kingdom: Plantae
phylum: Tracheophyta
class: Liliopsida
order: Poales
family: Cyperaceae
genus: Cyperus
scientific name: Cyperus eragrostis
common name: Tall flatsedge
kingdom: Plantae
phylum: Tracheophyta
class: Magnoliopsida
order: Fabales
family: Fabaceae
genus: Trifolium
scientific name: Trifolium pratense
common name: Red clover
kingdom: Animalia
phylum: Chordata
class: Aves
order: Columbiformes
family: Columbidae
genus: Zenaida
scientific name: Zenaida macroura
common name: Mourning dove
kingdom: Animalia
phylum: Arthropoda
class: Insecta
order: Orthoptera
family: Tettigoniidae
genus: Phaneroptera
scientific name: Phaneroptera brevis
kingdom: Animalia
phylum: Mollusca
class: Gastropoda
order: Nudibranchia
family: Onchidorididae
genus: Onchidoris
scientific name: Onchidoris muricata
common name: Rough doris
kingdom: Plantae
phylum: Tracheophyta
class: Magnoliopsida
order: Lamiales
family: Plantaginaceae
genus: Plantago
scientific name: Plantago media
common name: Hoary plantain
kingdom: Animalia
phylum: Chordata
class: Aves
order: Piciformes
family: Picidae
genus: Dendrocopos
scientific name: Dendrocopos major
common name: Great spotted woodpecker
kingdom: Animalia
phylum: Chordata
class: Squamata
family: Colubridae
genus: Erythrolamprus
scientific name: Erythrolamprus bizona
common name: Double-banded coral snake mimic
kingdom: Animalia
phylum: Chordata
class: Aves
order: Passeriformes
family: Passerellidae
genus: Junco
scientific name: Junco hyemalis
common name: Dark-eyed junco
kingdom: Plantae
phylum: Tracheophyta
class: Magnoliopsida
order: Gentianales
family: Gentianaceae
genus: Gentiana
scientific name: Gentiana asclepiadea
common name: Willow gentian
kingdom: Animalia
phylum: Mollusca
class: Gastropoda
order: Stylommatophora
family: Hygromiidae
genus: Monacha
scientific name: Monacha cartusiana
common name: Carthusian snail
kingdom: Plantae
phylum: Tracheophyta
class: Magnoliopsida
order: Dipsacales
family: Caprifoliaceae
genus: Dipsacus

• WHAT TO PRODUCE:
Convert the material from the line containing "family: Onchidorididae" to the line containing "genus: Dendrocopos", both included, into a JSON list of strings with one string per line, omitting blank lines.

• OUTPUT:
[
  "family: Onchidorididae",
  "genus: Onchidoris",
  "scientific name: Onchidoris muricata",
  "common name: Rough doris",
  "kingdom: Plantae",
  "phylum: Tracheophyta",
  "class: Magnoliopsida",
  "order: Lamiales",
  "family: Plantaginaceae",
  "genus: Plantago",
  "scientific name: Plantago media",
  "common name: Hoary plantain",
  "kingdom: Animalia",
  "phylum: Chordata",
  "class: Aves",
  "order: Piciformes",
  "family: Picidae",
  "genus: Dendrocopos"
]